During the hearing, Sen. Bob Corker (R.-Tenn.) threw an occasional lifeline to the nominee, allowing Tillerson to restate comments in a way that would be more suitable to Republicans and Democrats skeptical of his business ties to Russia. Corker, a Trump ally and chairman of the committee, had been on Trump’s short list for for secretary of state until the real estate mogul sided with the Texas oilman.

Corker, and other Republican senators such as Ron Johnson of Wisconsin, sought to defend Tillerson’s extensive business ties to Russia as an asset for America’s top diplomat. “That kind of perspective is sorely needed,” Johnson said.

Some of Tillerson’s views dovetailed with those of his soon-to-be-boss. He stressed the threat posed by Islamic State, and said that defeating the terror group should be the top U.S. priority in the Middle East. He also took aim at other Islamist foes, including the Muslim Brotherhood and Iran. He also criticized China’s land grab in the South China Sea. When asked about Trump’s proposed registry for Muslims in America, he did not rule out support for it. 

Trump has said that the United States spends too much time telling other countries what to do when it comes to human rights. Tillerson told senators that human rights advocacy is important, but it can not be the sole U.S. concern “especially when the security of the American people is at stake.”

“I think it’s brilliant, what he’s saying,” Trump said of Tillerson’s testimony during his own press conference Wednesday.

But on other issues beyond Russia, Tillerson staked out a line at odds with many of Trump’s campaign-trail speeches and Republican orthodoxy. In a move that could draw criticism from the GOP, Tillerson expressed support for the millions of dollars the U.S. spends on family planning programs abroad. “I think that’s an important level of support,” he told Democratic Sen. Jeanne Shaheen.
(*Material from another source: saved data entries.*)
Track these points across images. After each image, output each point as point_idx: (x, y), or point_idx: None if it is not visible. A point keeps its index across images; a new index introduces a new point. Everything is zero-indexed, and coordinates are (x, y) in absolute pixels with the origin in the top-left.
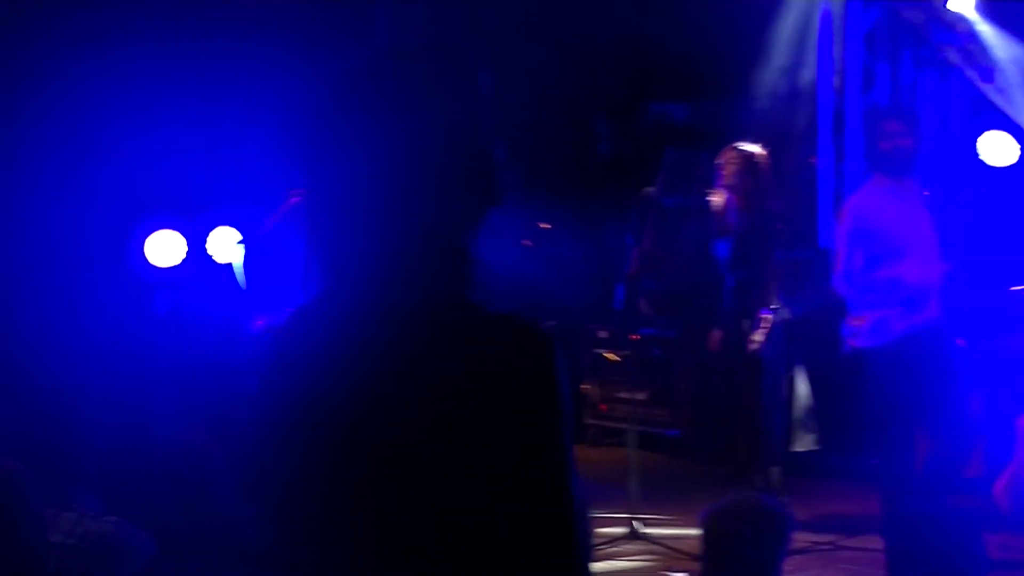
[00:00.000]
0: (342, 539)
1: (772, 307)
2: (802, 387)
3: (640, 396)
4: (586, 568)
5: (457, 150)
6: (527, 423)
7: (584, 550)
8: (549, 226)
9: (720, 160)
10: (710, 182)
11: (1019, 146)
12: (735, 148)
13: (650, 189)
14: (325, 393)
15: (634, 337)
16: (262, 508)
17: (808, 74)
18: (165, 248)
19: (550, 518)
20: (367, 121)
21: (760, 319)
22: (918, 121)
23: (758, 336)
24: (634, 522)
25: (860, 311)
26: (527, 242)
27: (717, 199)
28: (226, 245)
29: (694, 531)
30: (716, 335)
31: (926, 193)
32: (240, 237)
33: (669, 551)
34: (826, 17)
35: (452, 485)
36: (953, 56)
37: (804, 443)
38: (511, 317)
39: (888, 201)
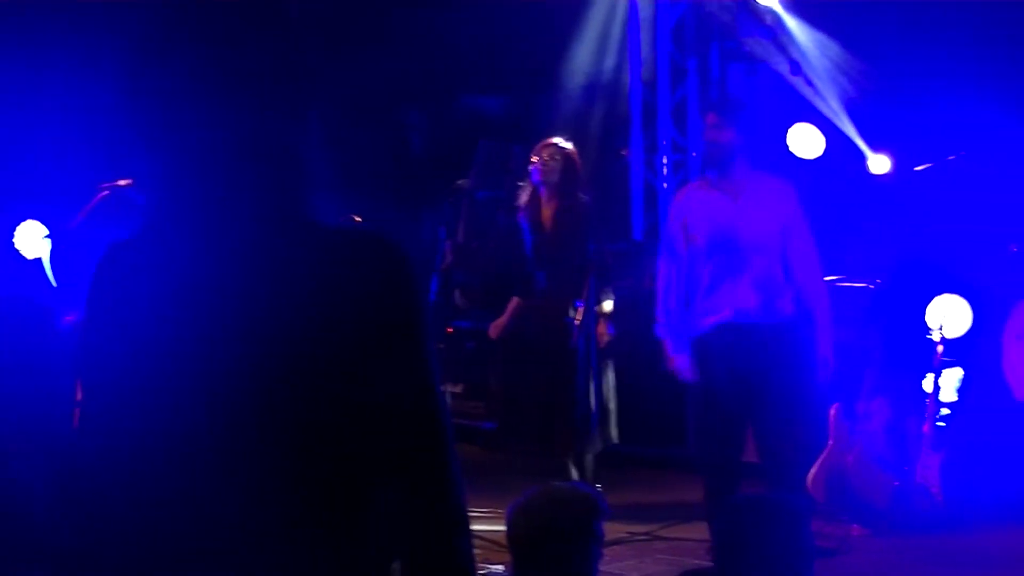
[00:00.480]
0: (201, 472)
1: (584, 300)
2: (612, 379)
3: (455, 389)
4: (458, 470)
5: (276, 65)
6: (393, 330)
7: (454, 453)
8: (360, 219)
9: (533, 154)
10: (523, 175)
11: (825, 139)
12: (550, 142)
13: (463, 182)
14: (171, 325)
15: (448, 330)
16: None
17: (618, 67)
18: None
19: (422, 419)
20: (190, 48)
21: (572, 312)
22: (741, 113)
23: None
24: None
25: (671, 304)
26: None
27: (525, 191)
28: (33, 239)
29: None
30: (499, 323)
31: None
32: (47, 232)
33: (487, 543)
34: (634, 10)
35: (321, 402)
36: (761, 49)
37: (616, 435)
38: (363, 230)
39: (705, 197)
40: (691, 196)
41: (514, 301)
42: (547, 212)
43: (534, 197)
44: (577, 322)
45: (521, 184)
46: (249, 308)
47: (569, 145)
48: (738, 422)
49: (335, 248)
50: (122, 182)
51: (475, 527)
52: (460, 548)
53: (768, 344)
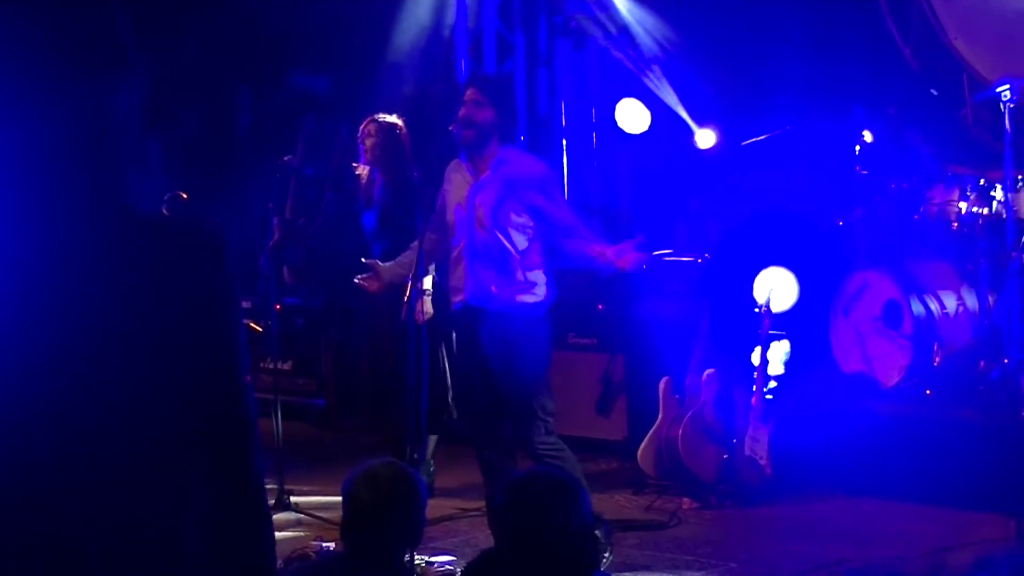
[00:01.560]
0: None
1: (411, 276)
2: (446, 355)
3: (285, 366)
4: (259, 463)
5: (87, 45)
6: (206, 322)
7: (258, 455)
8: (186, 196)
9: (361, 131)
10: (349, 151)
11: (651, 114)
12: (374, 119)
13: (289, 158)
14: None
15: (277, 307)
16: None
17: (445, 43)
18: None
19: (229, 412)
20: None
21: (404, 288)
22: (499, 90)
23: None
24: (282, 493)
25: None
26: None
27: (360, 171)
28: None
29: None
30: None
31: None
32: None
33: (319, 521)
34: None
35: (132, 392)
36: (587, 25)
37: (450, 412)
38: (181, 220)
39: (454, 175)
40: (447, 173)
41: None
42: (378, 190)
43: (366, 175)
44: (405, 298)
45: (347, 161)
46: (65, 302)
47: (390, 118)
48: (483, 398)
49: (151, 239)
50: None
51: (306, 501)
52: (259, 543)
53: (492, 328)
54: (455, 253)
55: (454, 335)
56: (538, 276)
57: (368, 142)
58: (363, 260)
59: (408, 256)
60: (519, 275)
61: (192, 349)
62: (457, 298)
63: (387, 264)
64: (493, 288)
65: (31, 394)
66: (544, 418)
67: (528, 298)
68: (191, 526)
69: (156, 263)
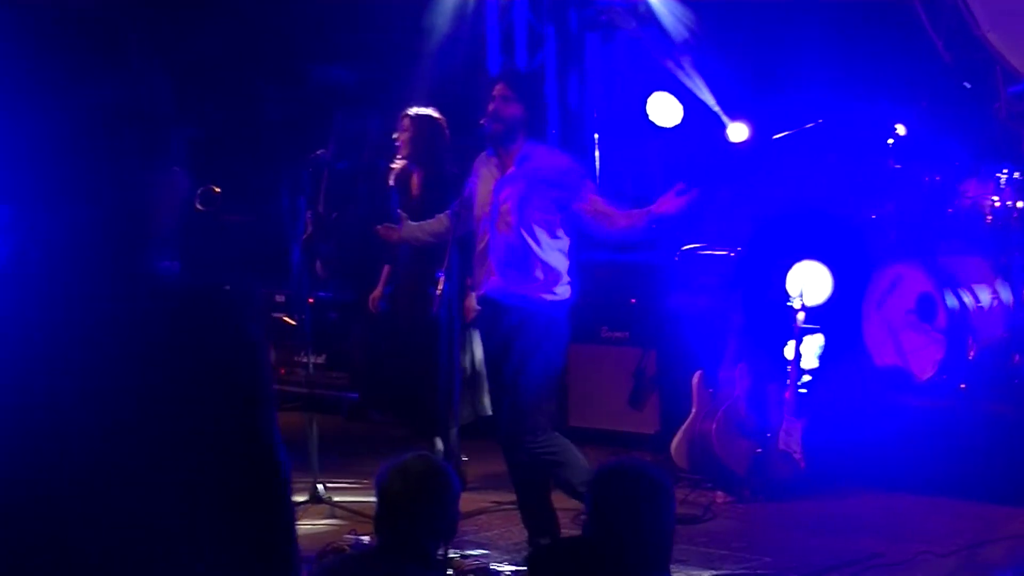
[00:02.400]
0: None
1: (445, 270)
2: (478, 350)
3: (318, 360)
4: (293, 532)
5: (120, 121)
6: (231, 392)
7: (291, 514)
8: (219, 191)
9: (397, 125)
10: (381, 145)
11: (684, 107)
12: (408, 113)
13: (321, 152)
14: (13, 372)
15: (310, 301)
16: None
17: (476, 35)
18: None
19: (260, 486)
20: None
21: (436, 282)
22: (528, 86)
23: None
24: (316, 486)
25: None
26: (216, 188)
27: (397, 164)
28: None
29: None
30: (375, 295)
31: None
32: None
33: (352, 514)
34: None
35: (157, 462)
36: (619, 17)
37: (484, 407)
38: (203, 286)
39: (482, 169)
40: (476, 166)
41: (385, 269)
42: (415, 181)
43: (404, 167)
44: (439, 292)
45: (379, 154)
46: (88, 364)
47: (424, 111)
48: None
49: (176, 306)
50: None
51: (340, 495)
52: None
53: (512, 323)
54: (480, 247)
55: (478, 328)
56: (560, 274)
57: (402, 136)
58: (398, 211)
59: (432, 224)
60: (540, 273)
61: (212, 414)
62: (480, 291)
63: (413, 223)
64: (514, 285)
65: (47, 447)
66: (539, 418)
67: (549, 296)
68: None
69: (179, 330)
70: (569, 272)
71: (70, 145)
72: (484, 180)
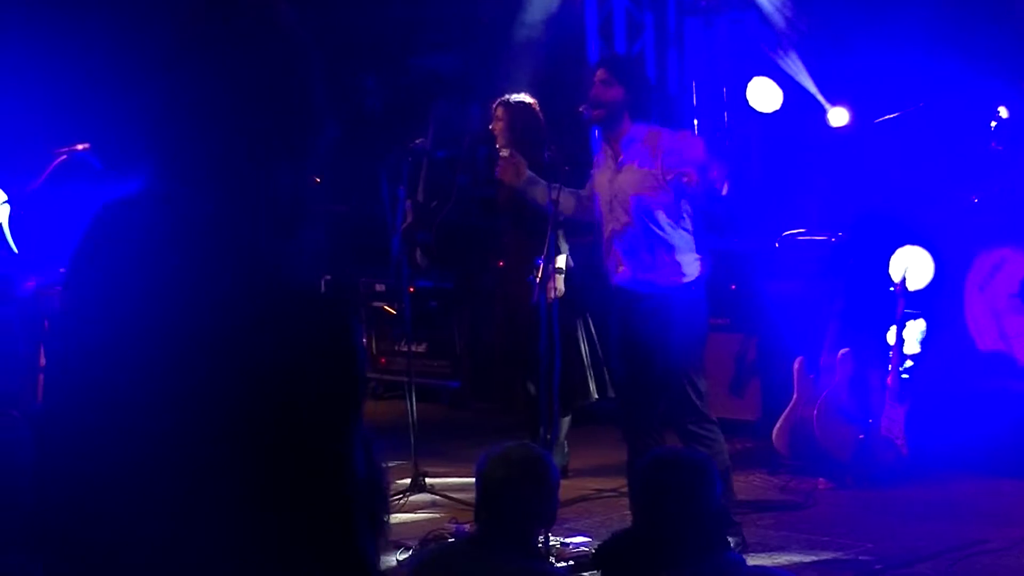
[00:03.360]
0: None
1: (544, 256)
2: (584, 337)
3: (419, 348)
4: (369, 541)
5: (280, 107)
6: (322, 396)
7: (365, 519)
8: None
9: (493, 112)
10: (480, 133)
11: (783, 92)
12: (503, 101)
13: (420, 141)
14: (142, 321)
15: (411, 289)
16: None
17: (574, 22)
18: None
19: (332, 490)
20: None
21: (535, 269)
22: (629, 70)
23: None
24: (418, 474)
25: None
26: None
27: (505, 152)
28: None
29: None
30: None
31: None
32: (5, 197)
33: (453, 502)
34: None
35: (235, 442)
36: (718, 2)
37: (587, 393)
38: (312, 291)
39: (599, 158)
40: (597, 156)
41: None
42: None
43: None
44: (538, 279)
45: (478, 142)
46: (211, 340)
47: (517, 97)
48: (637, 379)
49: (291, 306)
50: (79, 146)
51: (441, 483)
52: None
53: (647, 310)
54: (605, 236)
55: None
56: (688, 255)
57: (496, 125)
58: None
59: (564, 194)
60: (668, 255)
61: (298, 412)
62: (611, 282)
63: (535, 176)
64: (644, 272)
65: (166, 403)
66: (697, 401)
67: (681, 278)
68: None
69: (291, 328)
70: (699, 248)
71: (224, 119)
72: (602, 169)
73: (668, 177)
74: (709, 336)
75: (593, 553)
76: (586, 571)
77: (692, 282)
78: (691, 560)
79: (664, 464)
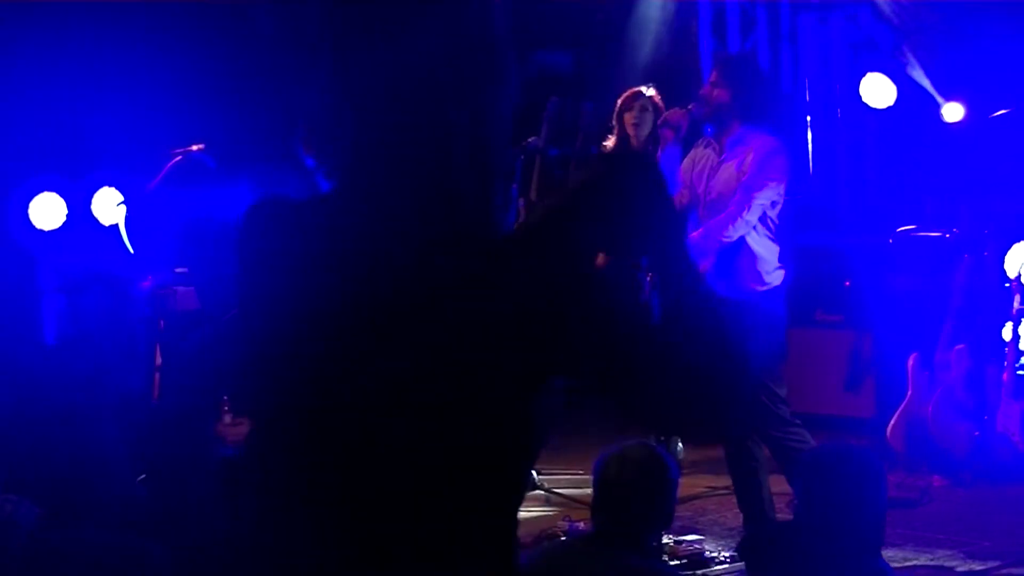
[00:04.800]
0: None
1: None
2: None
3: None
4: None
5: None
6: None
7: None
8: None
9: (623, 106)
10: (594, 131)
11: (897, 88)
12: (635, 93)
13: (533, 139)
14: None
15: None
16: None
17: (687, 18)
18: (47, 211)
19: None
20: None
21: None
22: (739, 71)
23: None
24: (532, 473)
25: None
26: None
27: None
28: (109, 207)
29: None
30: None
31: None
32: (122, 198)
33: (567, 501)
34: None
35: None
36: None
37: None
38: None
39: (701, 156)
40: (692, 154)
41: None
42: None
43: (622, 146)
44: (649, 277)
45: (591, 141)
46: (397, 309)
47: (656, 94)
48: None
49: (496, 260)
50: (194, 147)
51: (556, 483)
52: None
53: (734, 312)
54: (692, 235)
55: None
56: (771, 262)
57: (636, 118)
58: None
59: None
60: (751, 262)
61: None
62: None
63: None
64: (726, 275)
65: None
66: (777, 407)
67: (760, 286)
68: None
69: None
70: (781, 257)
71: (418, 96)
72: (698, 164)
73: (760, 183)
74: (824, 333)
75: (739, 543)
76: (735, 563)
77: (772, 290)
78: (846, 560)
79: (834, 457)
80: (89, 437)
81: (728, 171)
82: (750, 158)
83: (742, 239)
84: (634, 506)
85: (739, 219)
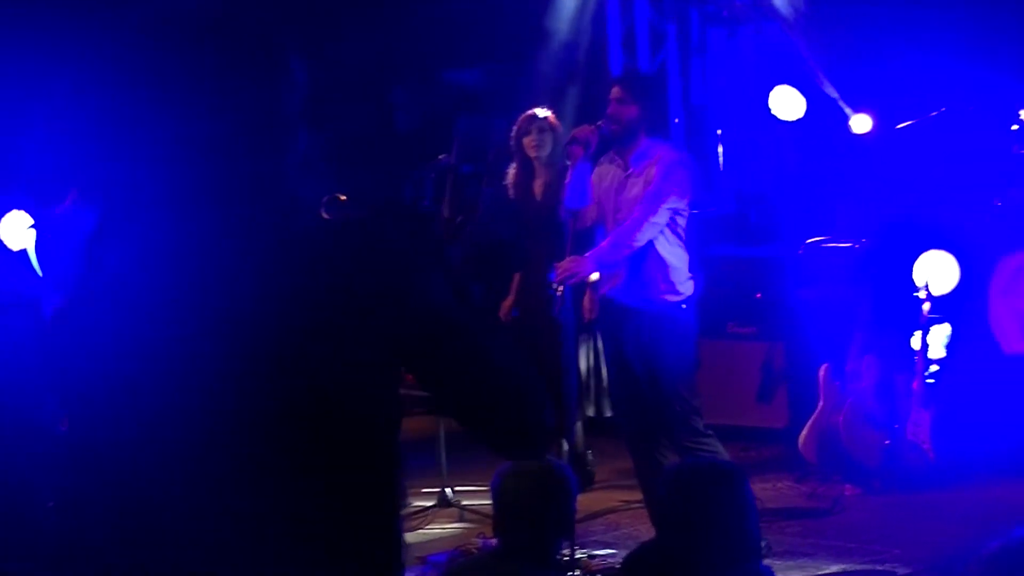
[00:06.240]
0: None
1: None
2: (592, 353)
3: None
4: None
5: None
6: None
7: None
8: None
9: (519, 127)
10: (505, 148)
11: (806, 100)
12: (533, 115)
13: (445, 156)
14: (152, 313)
15: None
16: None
17: (596, 34)
18: None
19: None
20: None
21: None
22: (645, 87)
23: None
24: (445, 490)
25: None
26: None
27: (517, 165)
28: (18, 230)
29: None
30: (506, 304)
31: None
32: (32, 222)
33: (481, 517)
34: None
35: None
36: (740, 12)
37: (608, 406)
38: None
39: (606, 172)
40: (599, 171)
41: (516, 276)
42: (539, 183)
43: (524, 169)
44: (559, 293)
45: (502, 157)
46: (232, 302)
47: (552, 114)
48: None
49: (311, 228)
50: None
51: (468, 498)
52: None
53: (636, 325)
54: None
55: (600, 330)
56: (682, 272)
57: (535, 139)
58: None
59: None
60: (661, 272)
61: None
62: (601, 292)
63: None
64: (636, 285)
65: (193, 387)
66: (689, 417)
67: (672, 296)
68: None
69: (312, 253)
70: (692, 268)
71: (211, 146)
72: (606, 180)
73: (664, 196)
74: (735, 344)
75: (620, 565)
76: None
77: (683, 300)
78: (720, 572)
79: (690, 472)
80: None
81: (636, 186)
82: (654, 170)
83: (653, 248)
84: (533, 520)
85: (645, 223)
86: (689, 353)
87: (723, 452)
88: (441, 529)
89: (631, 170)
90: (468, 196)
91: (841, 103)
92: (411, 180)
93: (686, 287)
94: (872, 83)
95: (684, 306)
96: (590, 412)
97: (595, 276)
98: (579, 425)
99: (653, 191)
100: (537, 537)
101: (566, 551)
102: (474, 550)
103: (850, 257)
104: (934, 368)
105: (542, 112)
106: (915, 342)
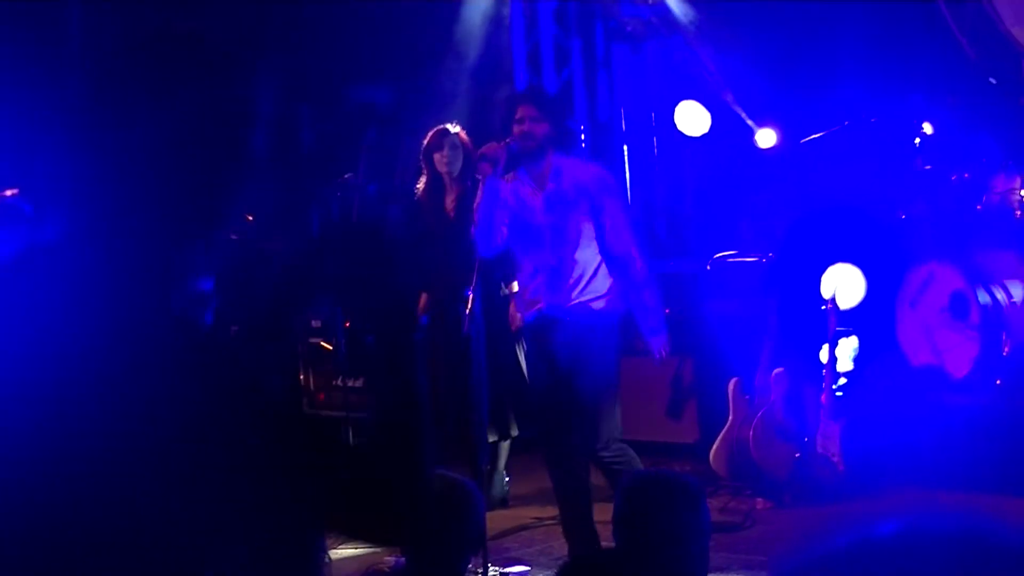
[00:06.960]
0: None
1: (472, 288)
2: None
3: (355, 383)
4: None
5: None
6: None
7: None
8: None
9: (430, 143)
10: (412, 165)
11: (711, 115)
12: (444, 131)
13: (351, 175)
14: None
15: (346, 324)
16: None
17: (502, 50)
18: None
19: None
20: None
21: (466, 301)
22: (554, 105)
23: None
24: None
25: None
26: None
27: (426, 181)
28: None
29: None
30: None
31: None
32: None
33: None
34: None
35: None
36: (645, 28)
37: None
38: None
39: (516, 189)
40: (501, 188)
41: (423, 296)
42: (450, 199)
43: (435, 185)
44: (468, 311)
45: (410, 174)
46: (98, 396)
47: (463, 131)
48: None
49: (189, 345)
50: (8, 192)
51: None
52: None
53: (565, 337)
54: (529, 266)
55: (524, 345)
56: (609, 283)
57: (446, 156)
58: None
59: None
60: (588, 284)
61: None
62: (533, 309)
63: None
64: (563, 299)
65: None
66: (605, 426)
67: (599, 306)
68: None
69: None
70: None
71: (138, 165)
72: (524, 201)
73: (591, 208)
74: (645, 360)
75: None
76: None
77: (610, 311)
78: None
79: (647, 483)
80: None
81: (561, 201)
82: (607, 201)
83: (590, 259)
84: (437, 536)
85: (642, 266)
86: (615, 365)
87: (638, 462)
88: (354, 549)
89: (548, 186)
90: (376, 215)
91: (746, 118)
92: (317, 199)
93: (613, 299)
94: (776, 97)
95: (610, 318)
96: (514, 432)
97: (516, 287)
98: (505, 447)
99: (624, 223)
100: (443, 553)
101: (479, 568)
102: (386, 568)
103: (757, 271)
104: (842, 381)
105: (453, 128)
106: (823, 355)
Tillerson also showed strong support for humanitarian aid programs, including efforts to combat HIV/AIDS in Africa. The U.S. emergency plan for AIDS relief, he said, “clearly has been one of the most extraordinarily successful programs in Africa,” he said. “I saw it up close and personal.”

Tillerson urged more pressure on North Korea and expressed skepticism about China’s willingness to help pressure Pyongyang to denuclearize. We should “not get overly optimistic as to how far they’ll go,” he said. That view contrasts with Donald Trump’s notion that “China should solve that problem for us.”

Tillerson also broke with the president-elect on climate change, which Trump has called a “hoax” carried out by the Chinese. Tillerson told senators that “the risk of climate change does exist and the consequences could be serious enough that actions should be taken.” While he said the United States should “have a seat at the table” in international climate negotiations, he stopped short of endorsing — as Exxon has — the Paris climate pact aimed at curbing greenhouse gas emissions. Later on in the hearing, however, he noted that climate science is “not conclusive.” 

During his run for the White House, Trump routinely criticized recent U.S. military interventions in Iraq, Libya and Syria. In his prepared testimony, Tillerson echoed that view, but also made clear he believed in a strong U.S. presence around the world.

“In some instances, we have withdrawn from the world,” Tillerson said. “In others, we have intervened with good intentions but did not achieve the stability and global security we sought. Instead, we triggered a host of unintended consequences and created a void of uncertainty.”

During the campaign, Trump also rattled U.S. NATO allies when he said the U.S. might not come to their defense if they don’t pay enough for their own defenses. In a delicate balancing act Tillerson said both Washington and its allies must uphold previous commitments.

“We must hold ourselves accountable to upholding the promises we make to others,” he said. “We must hold our allies accountable to commitments they make.”